Thursday, October 16, 2014
I just can't juggle like I used to. The good part of that is when I'm not blogging, it's because I'm busy at my sewing machine. Yessiree, I was sewing up a storm this summer, making and selling bags at the local Farmers Market. I didn't make a bundle of money - didn't come even close to covering my time, but I made enough to be able to afford a few more zippers and remnant bundles. Life is good.
Or was. Now my sewing machine needs an infusion. Honestly, it's never been quite the same since the needle hammered the needleplate apart earlier this year. The stitches after that were less than crisp, and in the past two weeks they've turned downright ugly. The tension is whacked, and no amount of fiddling will make it right. So it's into the repair shop on Saturday when we go to the big city. One nice thing about spending most of my Saturdays this year at the Market selling bags is that a few people asked me for custom orders, and I'm still working on a couple. So I need my baby back in top form.
The stitching has gotten so bad that I was sewing together two pieces of material a few days ago, in an area that was going to be covered by lining, and the stitches looked so awful that I ripped them out and did it again. And I'm not usually that fussy!
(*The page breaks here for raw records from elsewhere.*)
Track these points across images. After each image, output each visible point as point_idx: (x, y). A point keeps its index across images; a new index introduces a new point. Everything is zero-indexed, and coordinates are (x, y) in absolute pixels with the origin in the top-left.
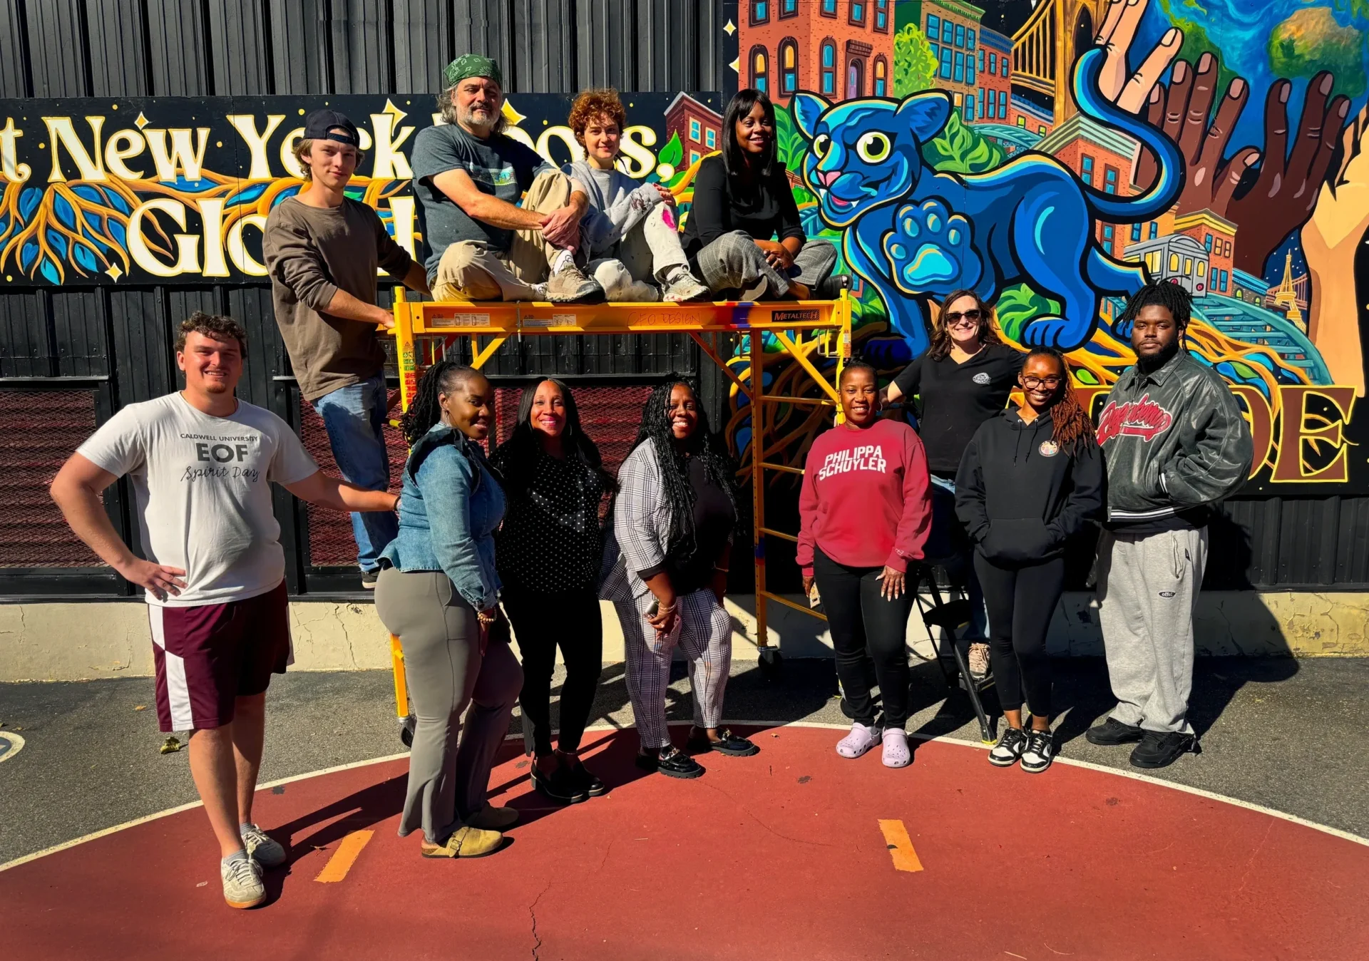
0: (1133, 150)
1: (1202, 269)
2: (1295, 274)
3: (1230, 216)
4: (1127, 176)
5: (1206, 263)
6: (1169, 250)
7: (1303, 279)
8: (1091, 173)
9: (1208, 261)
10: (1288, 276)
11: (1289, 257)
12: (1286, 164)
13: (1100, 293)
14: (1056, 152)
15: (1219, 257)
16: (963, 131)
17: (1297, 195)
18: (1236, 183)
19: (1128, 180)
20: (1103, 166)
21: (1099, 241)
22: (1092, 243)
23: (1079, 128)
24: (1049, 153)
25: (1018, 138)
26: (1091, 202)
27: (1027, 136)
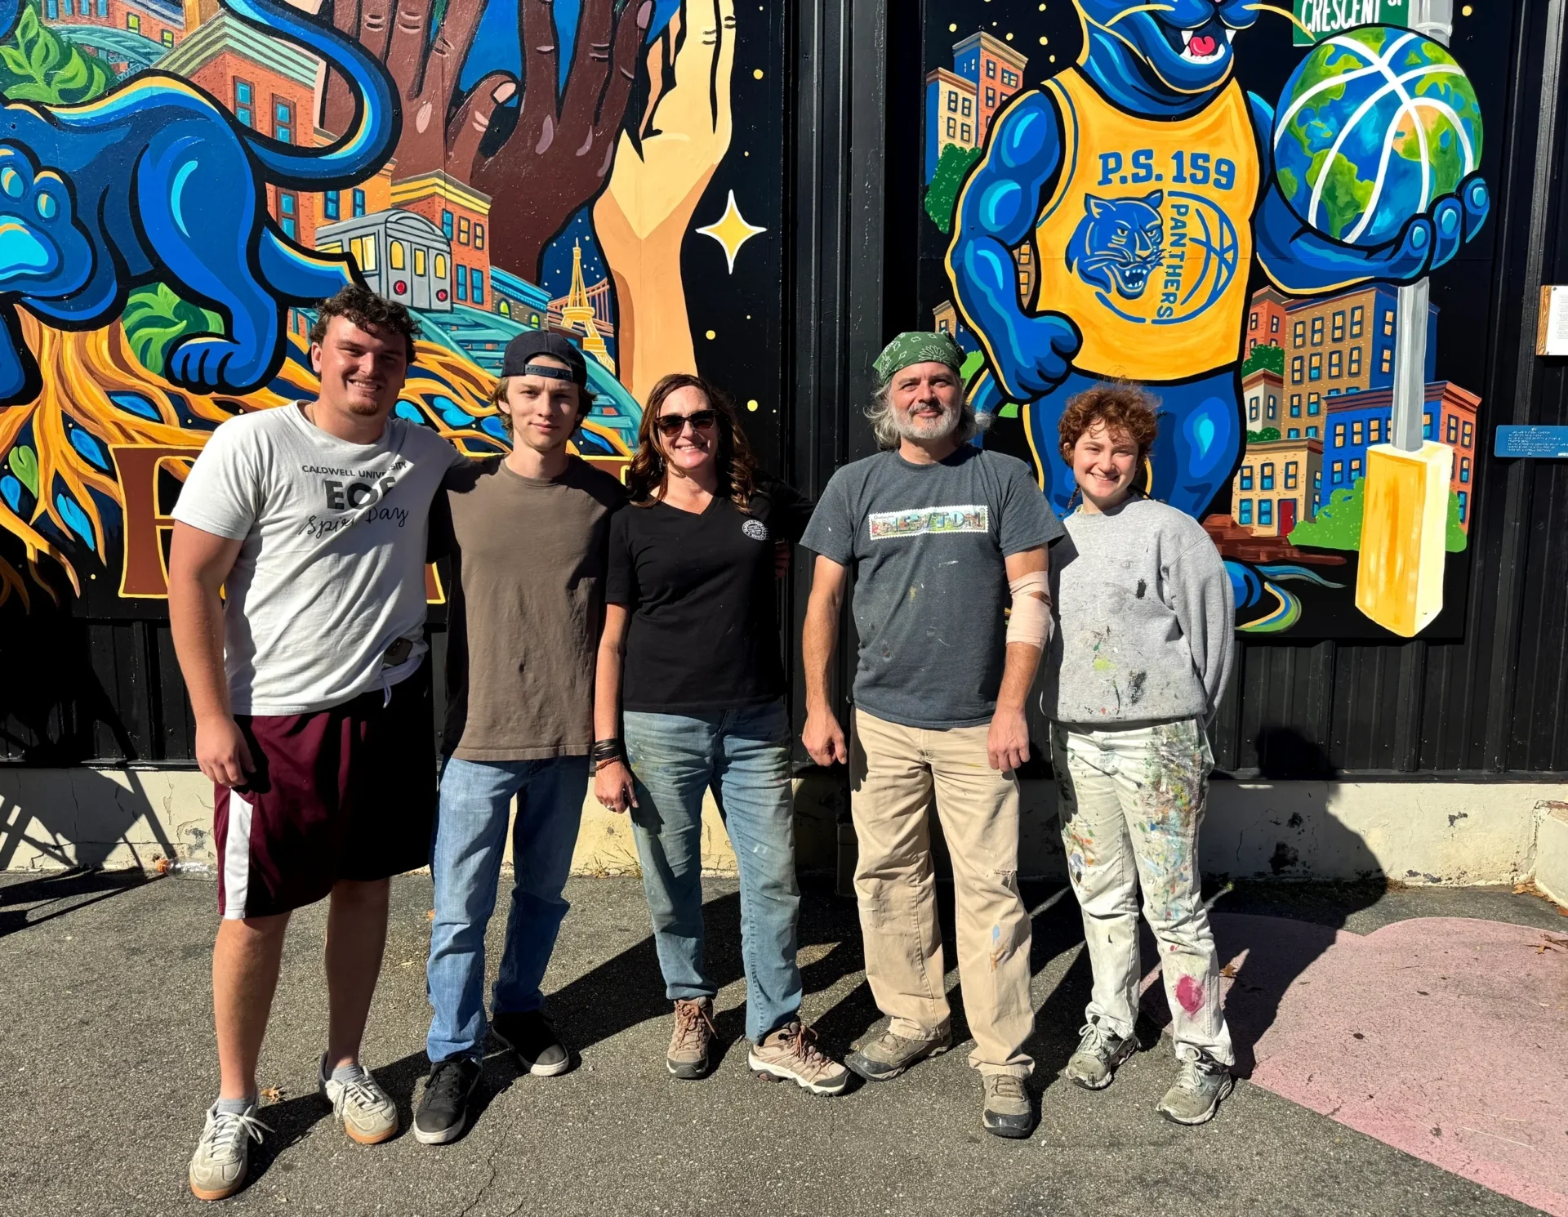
0: (315, 73)
1: (442, 266)
2: (590, 281)
3: (478, 182)
4: (309, 114)
5: (448, 257)
6: (387, 235)
7: (602, 287)
8: (250, 106)
9: (450, 253)
10: (578, 283)
11: (577, 251)
12: (560, 102)
13: (285, 302)
14: (193, 72)
15: (467, 248)
16: (45, 37)
17: (581, 152)
18: (484, 130)
19: (311, 121)
20: (268, 98)
21: (274, 217)
22: (264, 221)
23: (226, 35)
24: (182, 73)
25: (132, 49)
26: (256, 156)
27: (145, 47)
The other thing that consumed my time this past month was the vegetable garden! Tons and tons of tomatoes. And a bumper crop of hot peppers - de Arbol chilis, Jalapenos and Habaneros. Thanks to that huge mound of dirt next to the garden, left there when the paving blocks were put down last summer, the pepper plants were warm and happy all year. My husband learned how to can from one of our neighbours, and has turned several tons of tomatoes into tomato sauce - a fantastic addition to our Friday night home made pizzas. I've also made a few jars of tomato chutney and some salsa. And there are still more tomatoes.
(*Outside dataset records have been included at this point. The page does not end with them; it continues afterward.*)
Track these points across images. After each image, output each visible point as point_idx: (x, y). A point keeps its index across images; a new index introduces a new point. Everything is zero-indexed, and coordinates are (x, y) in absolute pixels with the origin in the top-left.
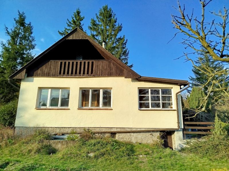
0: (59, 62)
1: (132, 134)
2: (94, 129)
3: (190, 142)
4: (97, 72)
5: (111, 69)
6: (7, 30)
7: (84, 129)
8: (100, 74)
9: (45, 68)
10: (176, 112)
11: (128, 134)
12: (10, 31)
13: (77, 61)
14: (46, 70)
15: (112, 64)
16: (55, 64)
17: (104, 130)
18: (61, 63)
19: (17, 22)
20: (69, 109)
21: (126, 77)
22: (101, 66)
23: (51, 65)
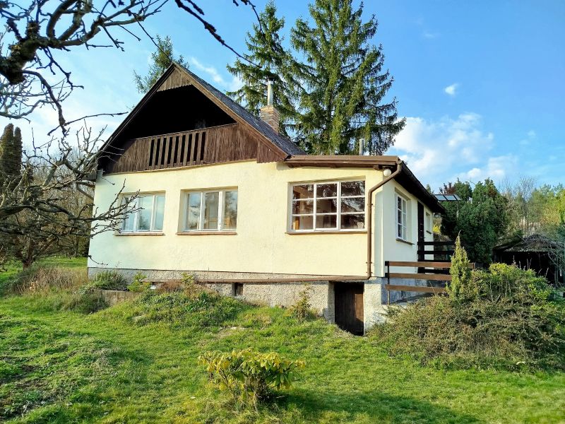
0: (149, 139)
1: (272, 287)
2: (203, 273)
3: (397, 310)
4: (211, 155)
5: (237, 144)
6: (139, 82)
7: (185, 273)
8: (217, 157)
9: (128, 157)
10: (366, 237)
11: (264, 286)
12: (145, 85)
13: (178, 135)
14: (130, 159)
15: (238, 132)
16: (142, 146)
17: (221, 277)
18: (153, 141)
19: (157, 61)
20: (163, 235)
21: (259, 161)
22: (218, 141)
23: (136, 148)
I highly recommend the Amish Paste heirloom tomato as a tasty and highly prolific sauce tomato. The Super Italian Paste isn't bad, either. And I entered my Brandywine beefsteak tomatoes in our Fall Fair in September and won First prize! (Yes, I still have the ribbon.) They are the BEST eating tomato I've ever tasted.
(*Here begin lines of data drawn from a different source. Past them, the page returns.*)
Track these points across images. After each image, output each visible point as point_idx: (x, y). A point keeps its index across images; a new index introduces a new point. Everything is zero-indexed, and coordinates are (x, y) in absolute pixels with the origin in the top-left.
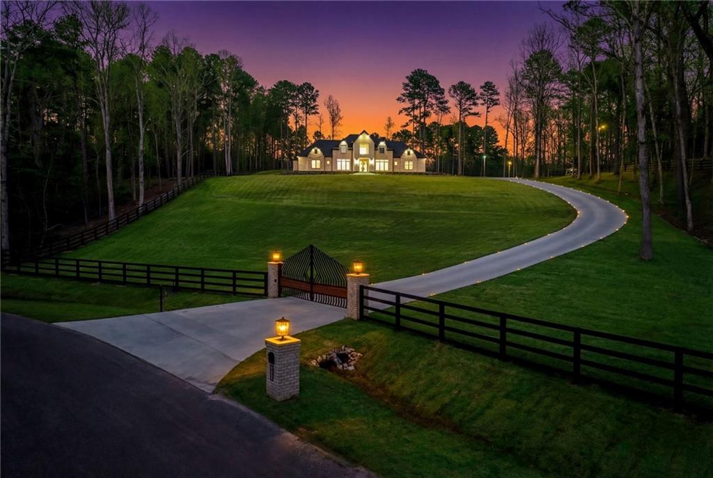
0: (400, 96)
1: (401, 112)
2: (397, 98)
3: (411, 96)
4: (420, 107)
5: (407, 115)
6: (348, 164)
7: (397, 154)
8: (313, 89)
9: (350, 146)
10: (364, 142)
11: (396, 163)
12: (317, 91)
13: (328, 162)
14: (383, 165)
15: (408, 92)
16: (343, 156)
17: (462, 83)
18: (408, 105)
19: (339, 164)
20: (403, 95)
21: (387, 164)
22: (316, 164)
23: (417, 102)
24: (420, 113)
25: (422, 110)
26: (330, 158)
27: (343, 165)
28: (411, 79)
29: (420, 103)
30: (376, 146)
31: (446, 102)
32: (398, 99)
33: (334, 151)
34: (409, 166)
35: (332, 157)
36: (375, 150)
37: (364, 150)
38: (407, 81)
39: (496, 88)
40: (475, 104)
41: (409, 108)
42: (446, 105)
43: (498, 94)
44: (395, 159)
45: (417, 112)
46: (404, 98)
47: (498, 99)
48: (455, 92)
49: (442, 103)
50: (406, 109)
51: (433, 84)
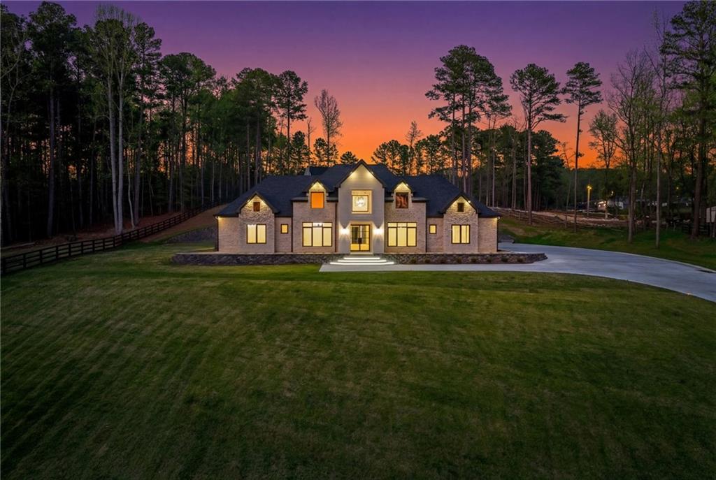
0: (432, 89)
1: (432, 115)
2: (427, 92)
3: (449, 90)
4: (463, 106)
5: (441, 119)
6: (328, 232)
7: (436, 211)
8: (298, 80)
9: (333, 194)
10: (361, 186)
11: (433, 230)
12: (305, 84)
13: (285, 229)
14: (404, 235)
15: (442, 82)
16: (317, 215)
17: (533, 66)
18: (443, 103)
19: (307, 232)
20: (437, 87)
21: (412, 232)
22: (257, 234)
23: (458, 98)
24: (464, 115)
25: (467, 110)
26: (288, 220)
27: (316, 235)
28: (448, 62)
29: (463, 100)
30: (388, 193)
31: (506, 98)
32: (430, 94)
33: (295, 205)
34: (460, 235)
35: (291, 216)
36: (386, 201)
37: (361, 204)
38: (441, 65)
39: (595, 73)
40: (555, 101)
41: (446, 108)
42: (504, 102)
43: (598, 83)
44: (431, 221)
45: (458, 115)
46: (438, 92)
47: (598, 93)
48: (521, 82)
49: (497, 100)
50: (439, 110)
51: (485, 70)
I grew dozens of tomato (and pepper) plants from seed this Spring and sold them at the Market. What I didn't sell, I planted in my garden, but I sold a lot. Several customers came by my table at the Market later in the year to let me know that the plants they bought from me out grew and out produced the plants they bought from the local nurseries. I'm already making plans for next year's plants.